THE EXERCISE ::
Express every line of the records below as a Markdown table with two columns, Row and Line, numbering each row and skipping blank lines. Leave the pictures out of your answer.

SOURCE MATERIAL ::
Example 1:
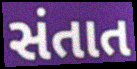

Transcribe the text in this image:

સંતાત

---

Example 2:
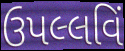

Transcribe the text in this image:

ઉપલ્લવિં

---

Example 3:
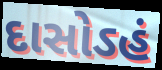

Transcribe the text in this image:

દાસોઽહં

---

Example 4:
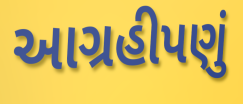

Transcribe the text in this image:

આગ્રહીપણું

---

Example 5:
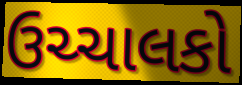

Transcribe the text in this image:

ઉચ્ચાલકો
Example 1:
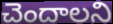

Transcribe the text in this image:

చెందాలని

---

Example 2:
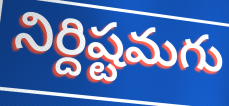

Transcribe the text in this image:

నిర్దిష్టమగు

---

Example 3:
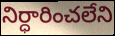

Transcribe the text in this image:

నిర్ధారించలేని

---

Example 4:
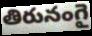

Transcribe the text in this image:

తిరునంగై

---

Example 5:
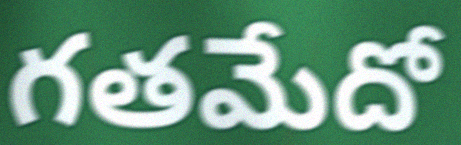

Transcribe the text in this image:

గతమేదో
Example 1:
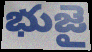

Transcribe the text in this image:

భుజై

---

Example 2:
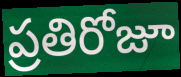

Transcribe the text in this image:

ప్రతిరోజూ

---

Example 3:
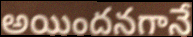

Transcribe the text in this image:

అయిందనగానే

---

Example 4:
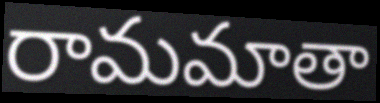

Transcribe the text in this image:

రామమాతా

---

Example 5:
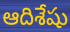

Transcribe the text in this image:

ఆదిశేషు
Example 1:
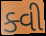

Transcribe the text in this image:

ક્વી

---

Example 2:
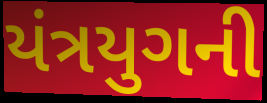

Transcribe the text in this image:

યંત્રયુગની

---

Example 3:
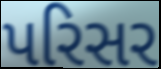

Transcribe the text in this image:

પરિસર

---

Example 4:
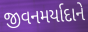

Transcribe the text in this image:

જીવનમર્યાદાને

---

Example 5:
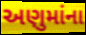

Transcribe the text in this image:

અણુમાંના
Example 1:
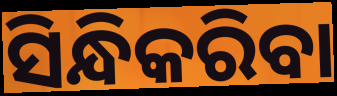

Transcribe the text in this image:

ସିନ୍ଧିକରିବା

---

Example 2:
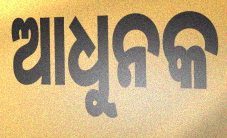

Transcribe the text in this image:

ଆଧୁନକ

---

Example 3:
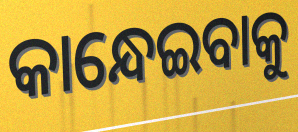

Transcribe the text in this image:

କାନ୍ଧେଇବାକୁ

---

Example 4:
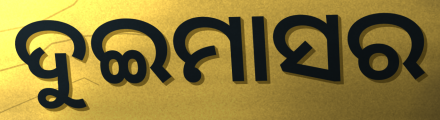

OUTPUT FOR THIS EXERCISE ::
| Row | Line |
|---|---|
| 1 | Example 1: |
| 2 | Transcribe the text in this image: |
| 3 | સંતાત |
| 4 | --- |
| 5 | Example 2: |
| 6 | Transcribe the text in this image: |
| 7 | ઉપલ્લવિં |
| 8 | --- |
| 9 | Example 3: |
| 10 | Transcribe the text in this image: |
| 11 | દાસોઽહં |
| 12 | --- |
| 13 | Example 4: |
| 14 | Transcribe the text in this image: |
| 15 | આગ્રહીપણું |
| 16 | --- |
| 17 | Example 5: |
| 18 | Transcribe the text in this image: |
| 19 | ઉચ્ચાલકો |
| 20 | Example 1: |
| 21 | Transcribe the text in this image: |
| 22 | చెందాలని |
| 23 | --- |
| 24 | Example 2: |
| 25 | Transcribe the text in this image: |
| 26 | నిర్దిష్టమగు |
| 27 | --- |
| 28 | Example 3: |
| 29 | Transcribe the text in this image: |
| 30 | నిర్ధారించలేని |
| 31 | --- |
| 32 | Example 4: |
| 33 | Transcribe the text in this image: |
| 34 | తిరునంగై |
| 35 | --- |
| 36 | Example 5: |
| 37 | Transcribe the text in this image: |
| 38 | గతమేదో |
| 39 | Example 1: |
| 40 | Transcribe the text in this image: |
| 41 | భుజై |
| 42 | --- |
| 43 | Example 2: |
| 44 | Transcribe the text in this image: |
| 45 | ప్రతిరోజూ |
| 46 | --- |
| 47 | Example 3: |
| 48 | Transcribe the text in this image: |
| 49 | అయిందనగానే |
| 50 | --- |
| 51 | Example 4: |
| 52 | Transcribe the text in this image: |
| 53 | రామమాతా |
| 54 | --- |
| 55 | Example 5: |
| 56 | Transcribe the text in this image: |
| 57 | ఆదిశేషు |
| 58 | Example 1: |
| 59 | Transcribe the text in this image: |
| 60 | ક્વી |
| 61 | --- |
| 62 | Example 2: |
| 63 | Transcribe the text in this image: |
| 64 | યંત્રયુગની |
| 65 | --- |
| 66 | Example 3: |
| 67 | Transcribe the text in this image: |
| 68 | પરિસર |
| 69 | --- |
| 70 | Example 4: |
| 71 | Transcribe the text in this image: |
| 72 | જીવનમર્યાદાને |
| 73 | --- |
| 74 | Example 5: |
| 75 | Transcribe the text in this image: |
| 76 | અણુમાંના |
| 77 | Example 1: |
| 78 | Transcribe the text in this image: |
| 79 | ସିନ୍ଧିକରିବା |
| 80 | --- |
| 81 | Example 2: |
| 82 | Transcribe the text in this image: |
| 83 | ଆଧୁନକ |
| 84 | --- |
| 85 | Example 3: |
| 86 | Transcribe the text in this image: |
| 87 | କାନ୍ଧେଇବାକୁ |
| 88 | --- |
| 89 | Example 4: |